The only inequality that matters a damn in the world is the inequality between government agents and citizens, because government agents are commanded to initiate the use of force, private citizens are banned from that.
That is the only distinction and the only inequality that means a dam in this world.
Now as far as CEO pay increasing, measuring it relative to lowest worker pay doesn't particularly matter.
What matters is, first of all, Government education has gotten worse and worse over the past 40 years, which means that people are coming out much less economically valuable than they were when the vestiges of the Trivium were still around in the 50s and 60s.
So that's one thing.
Secondly, you don't want to measure CEO compensation relative to worker compensation.
You want to measure it relative to corporate size.
Corporations in general are much larger and much more international and much more difficult to manage now than they used to be, which means that those who have the skill and ability and willingness and work ethic to manage them are going to get paid more because it's more challenging and more difficult to do.
And so that's another thing.
The other thing, of course, is that CEO salaries are artificially boosted by artificially boosted stock prices.
And the stock prices are artificially boosted because the government forces everyone to invest in the stock market Or lose their money to taxes, right?
So you have 401ks and pension schemes and all these sort of plans where people have to put their money into the stock market when they don't want to be in the stock market, which is, you know, because they have to be forced to do it.
That drives up as well.
Manipulation of interest rates, manipulation of money supply, preferential...
Benefits, bailouts, preferential benefits to banking institutions and other financial institutions from the Federal Reserve.
The fact that when money gets printed or created by the Federal Reserve, rich people tend to get it first when it's at full value, poor people get it last when it's at lower value, also further creates an imbalance.
So I don't care where imbalance ends up at the end.
I don't care.
I think it'll be much less, but I don't care.
I don't care.
So asking me, you know, what is the ratio that is acceptable to me?
What is acceptable to me as a society without the initiation of force or whether the bare minimum initiation of force is humanly possible by people who've got struck by lightning, had their brains addled, are possessed by demons or who have a brain tumor.
Those people initiate force.
Maybe they're not responsible.
We deal with them of a medical issue or whatever.
I care about a world where we do not have the initiation of force as a justified foundational moral and social organizing principle because that's what we have right now.
What we have right now is a massive justification for a blood-soaked set of machine guns pointed mostly at the unborn.
That is a repulsive and disgusting Kafkaesque revolting society.
That needs to change in the same way that slave-based societies were disgusting, morally reprehensible societies that desperately needed to change.
So as far as what fucking ratio of ownership is by the rich and by the poor, I don't care.

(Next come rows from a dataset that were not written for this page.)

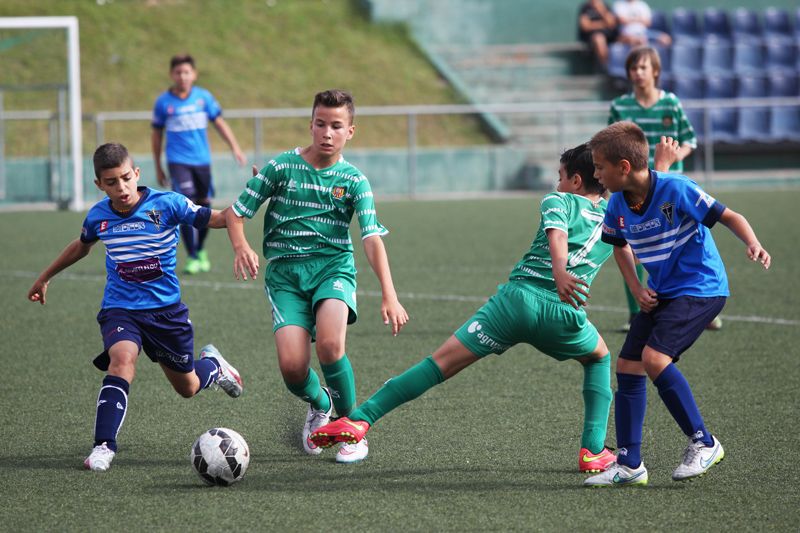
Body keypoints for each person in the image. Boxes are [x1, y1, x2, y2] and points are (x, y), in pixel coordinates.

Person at [310, 143, 634, 474]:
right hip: (564, 316)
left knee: (437, 365)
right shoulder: (615, 216)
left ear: (576, 180)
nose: (558, 183)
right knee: (599, 357)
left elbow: (558, 236)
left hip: (515, 303)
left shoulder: (558, 200)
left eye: (561, 176)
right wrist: (638, 289)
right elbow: (630, 246)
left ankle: (360, 419)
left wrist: (559, 269)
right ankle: (593, 449)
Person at [27, 142, 244, 472]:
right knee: (122, 359)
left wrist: (254, 197)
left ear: (137, 173)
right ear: (99, 184)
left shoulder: (167, 204)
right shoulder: (99, 216)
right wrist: (45, 277)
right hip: (120, 309)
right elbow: (82, 245)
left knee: (187, 387)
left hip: (166, 312)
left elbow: (217, 218)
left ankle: (213, 366)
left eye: (126, 178)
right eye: (111, 182)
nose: (121, 187)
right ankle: (103, 446)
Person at [225, 89, 408, 464]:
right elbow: (236, 212)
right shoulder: (281, 167)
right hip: (285, 277)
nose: (327, 132)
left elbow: (371, 238)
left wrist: (389, 293)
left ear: (350, 131)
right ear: (310, 124)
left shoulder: (354, 180)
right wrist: (241, 246)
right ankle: (321, 402)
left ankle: (351, 426)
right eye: (321, 124)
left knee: (329, 345)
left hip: (332, 269)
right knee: (293, 368)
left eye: (336, 126)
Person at [584, 123, 771, 487]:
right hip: (661, 292)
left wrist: (753, 242)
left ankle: (704, 442)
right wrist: (636, 288)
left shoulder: (677, 188)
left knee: (654, 359)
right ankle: (630, 464)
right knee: (628, 366)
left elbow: (729, 216)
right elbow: (619, 246)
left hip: (701, 287)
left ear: (624, 167)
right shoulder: (617, 203)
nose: (596, 174)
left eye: (600, 167)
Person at [607, 45, 718, 331]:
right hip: (634, 189)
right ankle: (636, 311)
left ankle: (702, 302)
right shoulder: (620, 106)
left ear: (655, 71)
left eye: (643, 67)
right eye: (633, 68)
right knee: (634, 246)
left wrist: (671, 160)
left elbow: (689, 140)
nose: (638, 72)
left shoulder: (670, 103)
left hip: (669, 188)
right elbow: (609, 147)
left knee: (686, 243)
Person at [151, 53, 246, 275]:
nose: (182, 76)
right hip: (177, 162)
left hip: (202, 162)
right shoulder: (163, 103)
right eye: (178, 72)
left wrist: (235, 147)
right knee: (185, 204)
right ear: (171, 75)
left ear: (194, 74)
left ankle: (200, 249)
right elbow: (156, 135)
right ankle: (192, 256)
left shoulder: (203, 98)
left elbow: (219, 123)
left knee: (204, 204)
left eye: (186, 72)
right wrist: (158, 165)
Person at [578, 0, 619, 67]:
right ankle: (604, 66)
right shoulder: (585, 8)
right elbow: (585, 26)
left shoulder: (605, 6)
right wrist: (603, 24)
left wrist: (601, 10)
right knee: (599, 38)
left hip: (609, 36)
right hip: (591, 37)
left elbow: (611, 23)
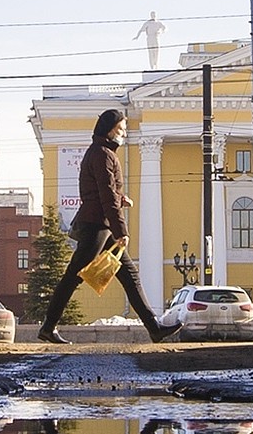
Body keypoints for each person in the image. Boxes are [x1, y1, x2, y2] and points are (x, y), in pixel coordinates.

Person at [37, 108, 182, 344]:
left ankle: (154, 327)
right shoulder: (103, 154)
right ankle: (48, 326)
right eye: (121, 129)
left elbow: (104, 192)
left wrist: (120, 198)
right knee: (73, 276)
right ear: (109, 130)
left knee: (130, 276)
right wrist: (121, 231)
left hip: (100, 224)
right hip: (97, 226)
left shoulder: (100, 152)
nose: (124, 134)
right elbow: (105, 197)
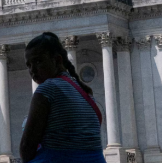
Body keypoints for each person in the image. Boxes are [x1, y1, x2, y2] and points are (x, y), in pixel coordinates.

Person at [19, 32, 105, 163]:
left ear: (57, 60)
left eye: (38, 61)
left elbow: (26, 147)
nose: (33, 70)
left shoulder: (48, 89)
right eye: (29, 65)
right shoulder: (86, 93)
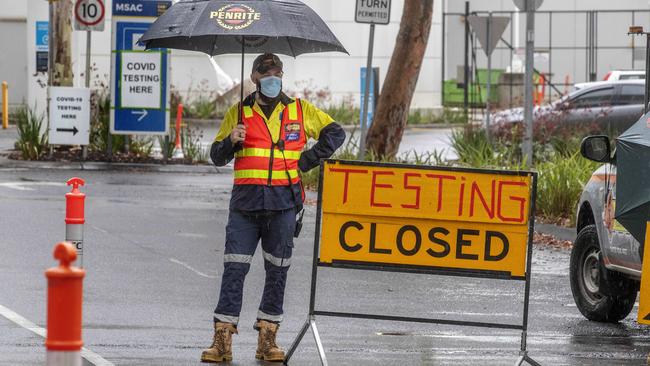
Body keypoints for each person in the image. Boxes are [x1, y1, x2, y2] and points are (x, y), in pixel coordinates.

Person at [201, 53, 345, 363]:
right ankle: (222, 341)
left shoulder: (299, 110)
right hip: (245, 205)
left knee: (277, 272)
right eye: (265, 72)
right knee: (234, 269)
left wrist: (307, 160)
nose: (272, 77)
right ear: (254, 77)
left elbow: (336, 133)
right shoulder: (237, 113)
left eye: (276, 72)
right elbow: (216, 156)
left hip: (283, 204)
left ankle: (268, 340)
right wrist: (231, 142)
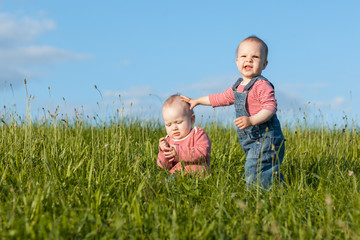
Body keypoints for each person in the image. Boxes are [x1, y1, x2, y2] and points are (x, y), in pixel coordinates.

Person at [181, 36, 285, 189]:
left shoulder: (262, 85)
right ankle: (278, 193)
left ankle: (258, 199)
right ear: (237, 61)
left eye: (255, 57)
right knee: (266, 170)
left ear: (264, 64)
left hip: (265, 138)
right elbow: (220, 98)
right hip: (251, 140)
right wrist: (197, 100)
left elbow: (270, 108)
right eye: (244, 56)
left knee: (254, 169)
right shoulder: (238, 86)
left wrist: (251, 121)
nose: (248, 60)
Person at [157, 94, 211, 176]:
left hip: (196, 175)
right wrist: (163, 151)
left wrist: (178, 152)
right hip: (176, 176)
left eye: (178, 123)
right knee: (164, 178)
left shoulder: (197, 133)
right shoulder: (168, 140)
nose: (174, 128)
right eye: (169, 125)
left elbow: (203, 153)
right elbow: (164, 166)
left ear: (192, 120)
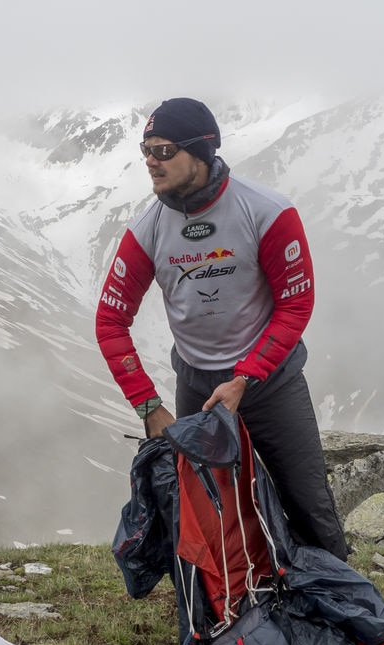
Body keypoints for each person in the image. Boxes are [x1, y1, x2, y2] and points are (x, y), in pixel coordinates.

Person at [95, 97, 350, 560]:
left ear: (202, 151)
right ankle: (226, 622)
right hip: (197, 389)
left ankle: (338, 608)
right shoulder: (148, 229)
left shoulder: (267, 211)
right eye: (146, 149)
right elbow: (110, 320)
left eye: (165, 150)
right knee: (209, 522)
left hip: (271, 383)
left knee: (309, 508)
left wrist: (247, 377)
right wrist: (148, 406)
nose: (151, 161)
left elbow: (296, 303)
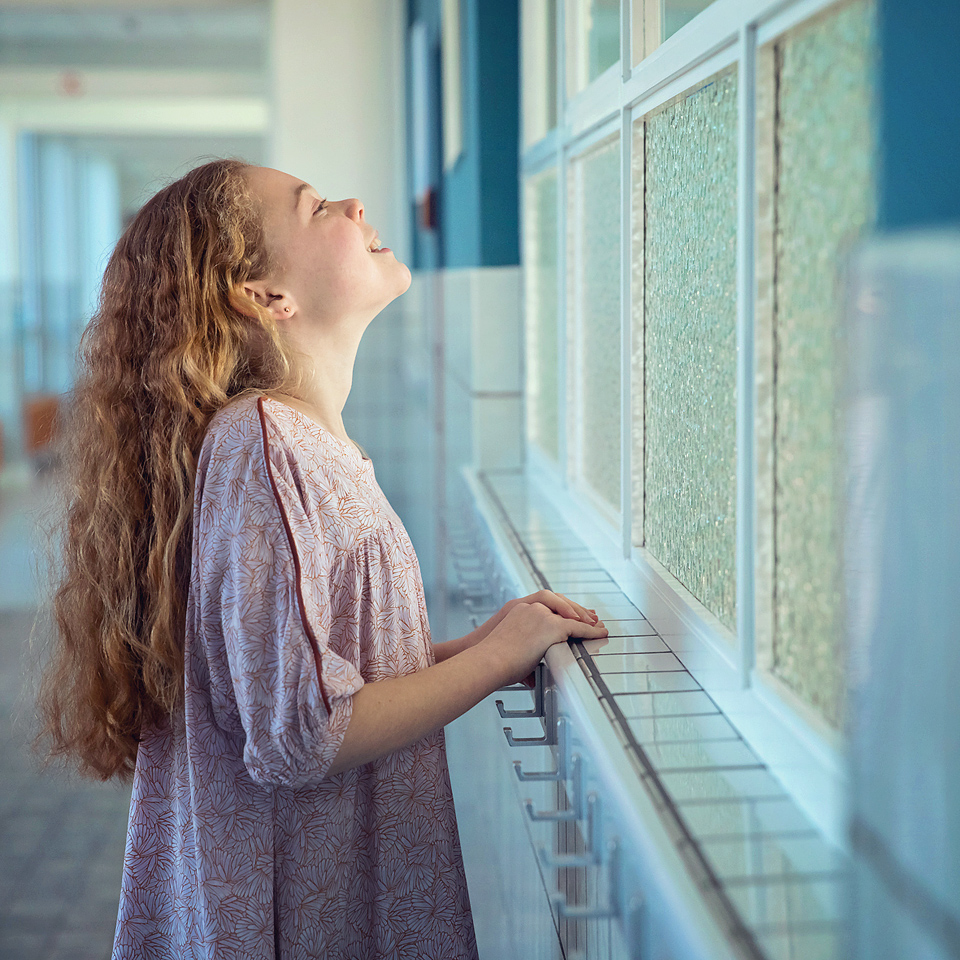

I do care that we stop pointing guns at each other and consider it somehow a civilized society.
I do care that we challenge the assumption that putting a blood-soaked monopoly of violence at the center of society is going to produce anything other than disaster in the long run.
We need to be consistent.
If we tell a three-year-old, don't hit your sister, how about we tell the government, no, sorry, the initiation of force is immoral.
We've got to look for alternatives.
That's all that matters to me.
These consequences and these details, you know, I don't think it should matter to you either.
Just deal with the principle and don't worry about the details.
They're not under our control.
They're impossible to predict.
We focus on doing the right thing, though the heavens fall.
I think one can care about both issues at the same time.
I don't think it has to be either or.
Well, it is for you because you've not mentioned any principles whatsoever.
So I've got to finish up the call because I'm running out of steam.